Mesut Yılmaz 1983 yılında ANAP’tan hem milletvekili hem de bakan oldu. Kültür bakanlığı yaptı, Dışişleri bakanlığı yaptı ve 3 kez de başbakanlık yaptı
1983 yılının Mayıs ayında, yeni kurulan Anavatan Partisi'nde kurucu üye ve genel başkan yardımcısı oldu.
Parti Yılmaz’a Rize il örgütünü kurma görevini verince Rize il örgütünü kuracak isim bulmakta zorlandı. MDP, askerlerin desteğiyle iktidara geleceği beklenen parti olduğu için bütün ağır toplar oraya gidiyordu.
Üstelik ANAP’ı kurmayı kabul eden isimlere, vazgeçmeleri için baskı yapılıyordu.
İl örgütünün kuruluş dilekçesinin yazılması aşamasında bile bir kişi geri çekildi. Mesut bey, baktı ki olmuyor, ücret karşılığı dilekçe yazdırdığı daktilonun başındaki adamı da 15. kurucu olarak yazdırıp teşkilatı kurdu.

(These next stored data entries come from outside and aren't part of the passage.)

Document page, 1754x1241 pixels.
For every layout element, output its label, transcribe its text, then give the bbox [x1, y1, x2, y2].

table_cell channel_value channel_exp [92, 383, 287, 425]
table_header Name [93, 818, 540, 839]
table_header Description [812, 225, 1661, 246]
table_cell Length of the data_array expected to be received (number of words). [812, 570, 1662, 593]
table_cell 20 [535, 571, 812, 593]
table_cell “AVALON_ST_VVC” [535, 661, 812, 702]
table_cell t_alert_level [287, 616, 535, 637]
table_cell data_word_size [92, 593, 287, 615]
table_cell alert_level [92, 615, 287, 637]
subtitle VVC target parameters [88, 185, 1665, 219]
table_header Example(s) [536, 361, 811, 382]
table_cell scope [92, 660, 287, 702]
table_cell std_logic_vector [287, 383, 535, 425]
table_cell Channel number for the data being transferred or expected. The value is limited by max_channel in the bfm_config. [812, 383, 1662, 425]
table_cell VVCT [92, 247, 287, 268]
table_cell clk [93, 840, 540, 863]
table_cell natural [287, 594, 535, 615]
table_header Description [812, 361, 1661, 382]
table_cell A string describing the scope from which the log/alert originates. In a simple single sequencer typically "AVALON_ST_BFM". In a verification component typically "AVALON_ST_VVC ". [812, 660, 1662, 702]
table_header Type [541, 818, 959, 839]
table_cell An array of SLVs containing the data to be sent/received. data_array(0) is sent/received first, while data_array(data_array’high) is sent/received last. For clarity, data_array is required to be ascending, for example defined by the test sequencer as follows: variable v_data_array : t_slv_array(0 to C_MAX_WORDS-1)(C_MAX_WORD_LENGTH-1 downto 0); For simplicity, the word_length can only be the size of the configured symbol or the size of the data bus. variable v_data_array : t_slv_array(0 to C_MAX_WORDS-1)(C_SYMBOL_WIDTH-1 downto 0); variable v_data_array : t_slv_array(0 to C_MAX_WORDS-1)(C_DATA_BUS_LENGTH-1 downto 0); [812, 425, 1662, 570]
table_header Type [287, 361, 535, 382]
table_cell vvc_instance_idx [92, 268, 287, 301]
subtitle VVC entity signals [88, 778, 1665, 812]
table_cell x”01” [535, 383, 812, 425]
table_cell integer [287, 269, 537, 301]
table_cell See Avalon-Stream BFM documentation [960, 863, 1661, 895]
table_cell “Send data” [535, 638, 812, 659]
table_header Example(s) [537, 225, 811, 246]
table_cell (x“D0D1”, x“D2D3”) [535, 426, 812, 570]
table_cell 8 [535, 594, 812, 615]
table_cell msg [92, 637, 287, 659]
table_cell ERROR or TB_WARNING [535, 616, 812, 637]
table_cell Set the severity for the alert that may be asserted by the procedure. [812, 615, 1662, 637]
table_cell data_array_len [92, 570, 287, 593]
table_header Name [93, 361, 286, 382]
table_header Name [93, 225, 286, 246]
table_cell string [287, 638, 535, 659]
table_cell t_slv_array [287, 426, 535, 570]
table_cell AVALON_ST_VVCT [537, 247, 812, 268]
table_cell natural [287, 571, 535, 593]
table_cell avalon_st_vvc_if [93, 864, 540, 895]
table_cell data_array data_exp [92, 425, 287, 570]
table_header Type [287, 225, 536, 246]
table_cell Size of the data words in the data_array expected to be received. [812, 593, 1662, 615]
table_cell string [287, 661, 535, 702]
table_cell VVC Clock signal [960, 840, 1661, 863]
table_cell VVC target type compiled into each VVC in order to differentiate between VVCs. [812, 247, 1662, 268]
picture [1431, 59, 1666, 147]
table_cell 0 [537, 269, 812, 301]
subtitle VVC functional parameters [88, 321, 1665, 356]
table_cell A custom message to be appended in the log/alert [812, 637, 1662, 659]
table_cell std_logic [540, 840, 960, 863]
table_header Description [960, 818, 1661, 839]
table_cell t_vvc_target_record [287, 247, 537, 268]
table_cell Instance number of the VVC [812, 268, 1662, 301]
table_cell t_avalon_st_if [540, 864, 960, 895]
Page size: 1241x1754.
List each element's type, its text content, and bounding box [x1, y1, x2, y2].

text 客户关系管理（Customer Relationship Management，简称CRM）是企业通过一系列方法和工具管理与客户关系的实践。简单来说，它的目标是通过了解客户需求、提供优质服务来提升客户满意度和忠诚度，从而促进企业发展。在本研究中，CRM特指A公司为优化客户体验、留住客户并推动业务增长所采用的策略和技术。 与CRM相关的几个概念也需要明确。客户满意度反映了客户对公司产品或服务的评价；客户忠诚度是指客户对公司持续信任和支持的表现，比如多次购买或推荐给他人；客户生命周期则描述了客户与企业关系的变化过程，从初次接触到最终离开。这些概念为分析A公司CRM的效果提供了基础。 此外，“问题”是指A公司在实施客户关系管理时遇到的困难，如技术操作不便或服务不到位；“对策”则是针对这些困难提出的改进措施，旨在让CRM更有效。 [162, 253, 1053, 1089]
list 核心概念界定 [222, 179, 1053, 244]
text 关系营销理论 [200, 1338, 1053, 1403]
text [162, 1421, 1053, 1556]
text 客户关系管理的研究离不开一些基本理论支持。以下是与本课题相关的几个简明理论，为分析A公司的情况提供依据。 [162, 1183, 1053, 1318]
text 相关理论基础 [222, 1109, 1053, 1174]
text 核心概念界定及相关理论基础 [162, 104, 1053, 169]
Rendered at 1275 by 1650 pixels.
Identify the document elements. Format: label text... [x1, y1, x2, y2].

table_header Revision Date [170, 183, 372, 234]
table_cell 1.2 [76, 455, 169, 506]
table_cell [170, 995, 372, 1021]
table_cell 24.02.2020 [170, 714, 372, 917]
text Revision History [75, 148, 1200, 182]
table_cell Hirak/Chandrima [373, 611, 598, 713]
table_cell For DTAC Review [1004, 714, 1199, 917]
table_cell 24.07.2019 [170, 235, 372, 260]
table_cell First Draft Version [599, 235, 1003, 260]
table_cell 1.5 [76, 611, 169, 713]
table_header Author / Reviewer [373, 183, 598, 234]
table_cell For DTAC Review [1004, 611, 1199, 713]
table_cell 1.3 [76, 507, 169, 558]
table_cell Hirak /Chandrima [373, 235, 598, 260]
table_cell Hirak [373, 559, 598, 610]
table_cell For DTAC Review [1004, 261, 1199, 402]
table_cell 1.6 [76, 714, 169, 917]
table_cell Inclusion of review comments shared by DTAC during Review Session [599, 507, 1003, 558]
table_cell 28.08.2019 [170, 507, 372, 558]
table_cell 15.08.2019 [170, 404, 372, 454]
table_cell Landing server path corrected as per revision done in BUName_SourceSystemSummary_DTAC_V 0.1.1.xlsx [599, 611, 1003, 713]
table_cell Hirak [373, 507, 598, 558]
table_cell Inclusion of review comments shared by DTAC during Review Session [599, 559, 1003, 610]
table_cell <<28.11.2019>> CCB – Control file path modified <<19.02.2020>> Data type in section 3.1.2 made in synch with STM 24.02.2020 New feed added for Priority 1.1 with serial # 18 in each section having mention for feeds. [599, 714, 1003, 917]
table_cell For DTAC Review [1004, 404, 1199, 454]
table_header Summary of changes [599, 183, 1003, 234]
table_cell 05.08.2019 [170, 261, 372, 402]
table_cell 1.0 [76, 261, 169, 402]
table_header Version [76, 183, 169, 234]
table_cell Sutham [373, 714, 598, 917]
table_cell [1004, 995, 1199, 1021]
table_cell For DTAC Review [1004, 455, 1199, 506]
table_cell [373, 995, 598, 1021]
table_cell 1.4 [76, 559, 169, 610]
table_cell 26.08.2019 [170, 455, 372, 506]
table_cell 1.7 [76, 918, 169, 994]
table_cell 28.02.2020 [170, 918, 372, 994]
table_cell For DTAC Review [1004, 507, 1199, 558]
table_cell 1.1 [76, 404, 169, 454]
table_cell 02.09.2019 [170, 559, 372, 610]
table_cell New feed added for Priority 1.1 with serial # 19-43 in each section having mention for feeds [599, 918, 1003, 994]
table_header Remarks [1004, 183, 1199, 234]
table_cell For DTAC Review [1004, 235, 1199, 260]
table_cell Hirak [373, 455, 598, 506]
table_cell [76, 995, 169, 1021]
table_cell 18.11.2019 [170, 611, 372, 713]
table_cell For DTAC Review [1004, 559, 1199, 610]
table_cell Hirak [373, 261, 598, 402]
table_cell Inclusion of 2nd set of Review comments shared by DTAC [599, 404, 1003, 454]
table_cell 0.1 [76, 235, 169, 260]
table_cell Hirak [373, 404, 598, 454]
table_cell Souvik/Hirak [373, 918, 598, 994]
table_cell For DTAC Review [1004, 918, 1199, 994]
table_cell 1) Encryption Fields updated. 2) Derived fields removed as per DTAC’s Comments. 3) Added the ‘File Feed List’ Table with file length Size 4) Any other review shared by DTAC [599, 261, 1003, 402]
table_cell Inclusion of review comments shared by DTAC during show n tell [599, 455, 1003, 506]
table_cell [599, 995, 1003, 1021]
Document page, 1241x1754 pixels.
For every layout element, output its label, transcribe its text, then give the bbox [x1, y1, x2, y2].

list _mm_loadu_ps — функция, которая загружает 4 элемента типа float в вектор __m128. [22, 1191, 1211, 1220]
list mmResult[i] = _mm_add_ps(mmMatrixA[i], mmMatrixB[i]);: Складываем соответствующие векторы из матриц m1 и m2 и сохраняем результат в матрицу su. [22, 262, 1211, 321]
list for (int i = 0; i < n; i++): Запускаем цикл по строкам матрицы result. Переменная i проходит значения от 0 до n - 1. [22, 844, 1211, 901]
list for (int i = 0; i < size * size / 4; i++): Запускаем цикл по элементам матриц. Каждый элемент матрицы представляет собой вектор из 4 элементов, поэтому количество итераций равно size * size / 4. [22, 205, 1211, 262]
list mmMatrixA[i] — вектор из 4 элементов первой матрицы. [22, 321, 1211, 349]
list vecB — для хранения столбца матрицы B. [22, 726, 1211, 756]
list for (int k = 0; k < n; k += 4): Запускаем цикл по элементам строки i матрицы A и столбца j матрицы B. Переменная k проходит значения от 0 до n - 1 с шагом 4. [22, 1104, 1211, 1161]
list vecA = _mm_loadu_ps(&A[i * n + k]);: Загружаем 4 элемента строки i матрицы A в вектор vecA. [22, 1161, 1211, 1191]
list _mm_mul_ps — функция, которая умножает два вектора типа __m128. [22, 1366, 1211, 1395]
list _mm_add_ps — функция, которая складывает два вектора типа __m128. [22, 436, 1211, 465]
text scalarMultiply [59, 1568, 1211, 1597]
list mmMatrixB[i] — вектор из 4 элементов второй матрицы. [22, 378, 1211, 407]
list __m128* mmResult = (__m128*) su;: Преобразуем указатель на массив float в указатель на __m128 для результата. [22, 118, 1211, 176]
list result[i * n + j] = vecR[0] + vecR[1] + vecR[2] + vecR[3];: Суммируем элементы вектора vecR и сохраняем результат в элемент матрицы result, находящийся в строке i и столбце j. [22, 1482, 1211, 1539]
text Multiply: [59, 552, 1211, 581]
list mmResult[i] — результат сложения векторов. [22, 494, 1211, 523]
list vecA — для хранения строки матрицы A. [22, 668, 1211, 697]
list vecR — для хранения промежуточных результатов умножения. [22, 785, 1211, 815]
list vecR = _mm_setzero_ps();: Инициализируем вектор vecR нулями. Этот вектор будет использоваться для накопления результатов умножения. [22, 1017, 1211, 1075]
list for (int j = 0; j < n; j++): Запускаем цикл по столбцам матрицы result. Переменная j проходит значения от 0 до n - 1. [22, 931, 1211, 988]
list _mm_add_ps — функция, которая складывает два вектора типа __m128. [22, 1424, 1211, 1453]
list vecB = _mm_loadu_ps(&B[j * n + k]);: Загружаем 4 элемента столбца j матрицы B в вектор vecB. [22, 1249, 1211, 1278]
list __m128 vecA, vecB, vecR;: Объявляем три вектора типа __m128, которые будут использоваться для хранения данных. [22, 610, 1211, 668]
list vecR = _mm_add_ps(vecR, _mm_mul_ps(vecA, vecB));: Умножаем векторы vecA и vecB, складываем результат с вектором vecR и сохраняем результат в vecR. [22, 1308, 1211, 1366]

Aynı yıl Kasım ayında yapılan genel seçimde Rize milletvekili seçildi. Birinci Turgut Özal hükümetinde Bilgilendirmeden Sorumlu Devlet Bakanlığı'na atandı ve hükümet sözcülüğü yaptı.
İkinci Özal hükümetinde Dışişleri Bakanlığı'na atandı. 1988 yılından sonra Avrupa Demokrasi Birliği’nde genel başkan yardımcılığı yaptı.
Yılmaz, Akbulut Hükümeti'nde de üstlendiği bu görevden 20 Şubat 1990'da istifa etti.
15 Haziran 1991 tarihinde yapılan Anavatan Partisi Büyük Kongresi'nde genel başkanlığa seçildi.
Kurduğu hükümet 5 Temmuz 1991 günü TBMM Genel Kurulu'nda güvenoyu aldı. 20 Ekim 1991 günü yapılan genel seçimlerden sonra ana muhalefet partisi lideri olarak çalışmalarını sürdürdü. 24 Aralık 1995'te yapılan genel seçimler sonrası Anavatan Partisi ile Doğru Yol Partisi tarafından oluşturulan 53. hükümetin başbakanı olarak görev yaptı.
28 Şubat sürecinde mecliste muhalefet milletvekilleri azınlıkta olmasına rağmen, Cumhurbaşkanı Süleyman Demirel tarafından hükümeti kurmakla görevlendirildi.
Demirel'in eski partisi DYP'den kendine yakın milletvekillerini istifa ettirerek onları Demokrat Türkiye Partisi adı altında toplayıp ANAP-DSP-DTP koalisyonuna (ANASOL-D hükümeti, 55. hükümet) sokmasıyla 20 Haziran 1997'de üçüncü kez başbakan oldu. Siyasi tarihinin en büyük hatasını da burada yaptı. Zira demokrat Mesut Yılmaz inanmadığı antidemokratik birçok kara imza atmak zornuda bırakıldı.
25 Kasım 1998 tarihinde Cumhuriyet Halk Partisi'nin kendisi ve devlet bakanı Güneş Taner için verdiği gensoru önergelerinin TBMM'de kabul edilmesinden sonra istifa etti.18 Nisan 1999 tarihinde yapılan genel seçimlerde partisinin büyük oy kaybına rağmen DSP-MHP-ANAP koalisyonunda yer alarak Devlet Bakanı ve Başbakan Yardımcısı oldu.
3 Kasım 2002 seçimlerinde partisinin % 5 oy oranı ile barajın altında kalmasından sonra görevinden istifa etti. Rize'den milletvekili seçilecek oy oranına ulaşmasına rağmen lideri olduğu ANAP, %10'luk barajın altında kaldığından milletvekili seçilememişti.
Sivil hayata alışamadı. Sonradan Bağımsız vekil seçildi. Bu onu kesmedi. Sonrasında çocukların işleri ile ilgilendi ve bir çocuğu intihar edince de kendisi de öldü!
Devlet eski bakanı Eyüp Aşık aradı.
Ve Mesut bey için Rize’de hem mevlid hemde anma yapacaklarını söyledi.
Mevlid okuttu, İsmail Kahraman Kültür merkezinde anıları konuştular.
Tarihi mitingi hatırladınız mı? Başbakanken merkez camisinin kubbelerini bile dolduranlar merhum Mesut Yılmaz için salonu dolduramadı.
Bu siyasetin vefasızlığıdır.
Tayyip Erdoğan cezaevine giderken de garip kalmıştı!
Eyüp Aşık’ta, Azer Benli’de Ali Kemal bey de vefasızlık yoktur.